Does it seem like technology creates more challenges than your small business can keep up with? As the digital landscape keeps changing, businesses must continue to strategically approach new online opportunities — or risk obscurity.
For marketers, social media is a problem that won’t go away. Your efforts to grow your community are met with dire assertions about organic reach requiring paid ads, while the advertisement costs keep going up.
You’re told that there’s limited exposure to your individual feed and content alone doesn’t cut it any longer. Do you have to pay to reach your audience? Will your social metrics go up if you invest in the high costs of paid ads?
You can stop worrying and start focusing on the one critical element that hasn’t changed. There are people on the other end of that post. People who may or may not believe a thing you say.
Without a solid plan to humanize your brand, social media can be the pervasive thorn in your side. How do you find your voice in a world cluttered with algorithmic noise and reach an audience already overloaded with content? How do you make those valuable customer connections?
By being a human, not a robot.
For social media to work, businesses need to humanize their brand and build three things: engagement, relationships, and trust.
Engagement
Engagement isn’t measured using a balance sheet of your Facebook likes.

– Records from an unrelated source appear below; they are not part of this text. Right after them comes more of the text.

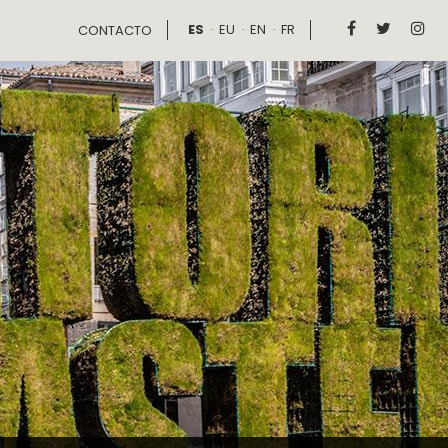
ES
EU
EN
FR



CONTACTO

It’s not a popularity contest where customer relationships develop based on clicks of the “Like” button.
Your involvement in the conversation, sharing content, and making and responding to mentions is the criteria for engagement. Sharing real stories, real conversations, and real communication makes for engagement with real people.
Relationship
Customer relationships aren’t made by posting great content. Not even authentic content will lead to human relationships. Relationships involve the proverbial two-way street.
Human relationships involve several stages. You meet, you get to know each other, and you eventually begin to pay more attention to the people who also give you the time of day. Your business also receives more attention in return.
Post great content to get them hooked, and then invest in your followers and customers by spending time with them online.
Trust
It’s no secret that word-of-mouth gets people’s attention. When someone you know gives you a recommendation, you’re influenced by their suggestion. Sometimes it’s just easier to go with what your peers suggest.
Reviews by people you don’t know also carry power to sway your decision. 79% of customers trust online reviews as much as personal recommendations. There are more places than Google and Yelp for potential reviews. Discover five more, including a little-known way to review on Facebook.
Reviews show us how important it is to build trust. Stay in continuous engagement by responding to any negative reviews or comments in a timely manner. Get input from your customers, give them feedback, and grow your social word-of-mouth.
Which Social Media Platform Is Best?
Each social media platform holds unique potential, but only one shows growth in engagement with brands. According to a new infographic from Morrison Foerster, Facebook is the one exception to the decline in levels of user engagement.
Technology keeps changing, yet the one constant remains the same. There are always going to be people on the other end of your posts and shares. Your social media marketing is ultimately human to human, not B2B (business-to-business) or B2C (business-to-consumer).
Unless, of course, you’re a true believer in so-called progress and more interested in talking to machines.